# Construction PE doing Structural work?



## txtech (Aug 12, 2010)

In Texas, can a guy with a PE license (Construction discipline) legally design and sign off on structural designs for buildings if he has the knowledge to do the design but did not take the PE license in structural or civil discipline?


----------



## JonBoy (Aug 24, 2010)

txtech said:


> In Texas, can a guy with a PE license (Construction discipline) legally design and sign off on structural designs for buildings if he has the knowledge to do the design but did not take the PE license in structural or civil discipline?


What kind of buildings?


----------



## Santiagj (Aug 24, 2010)

In Maryland its okay to do that if you are practicing in your field of expertise. For example, I'm mainly a structures guy but I passed the geotechnical PE. I design specialty steel structures for the power industry. I have very little experience with residential/commercial design and timber and prestressed concrete so I felt disadvantaged with the structures test. I am also strong in geotech so I went down that path. I have no problem stamping foundation, firewall, steel drawings that I believe I have expertise in. If he is in a similar situation and Texas has similar rules then he is okay in my opinion.

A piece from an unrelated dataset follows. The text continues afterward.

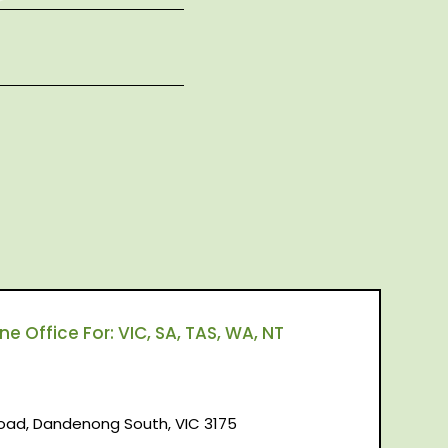
 Office For: VIC, SA, TAS, WA, NT
d, Dandenong South, VIC 3175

One thing to note though is that the construction PE is a civil discipline in Maryland. They have to take the civil general in the morning and take the construction depth in the afternoon. There is also an issue with PE versus SE. In Maryland a PE can stamp drawings for buildings up to 4 stories high. If it is higher than that than an SE (structural engineer) has to stamp them. The PE and SE tests are two different tests.


----------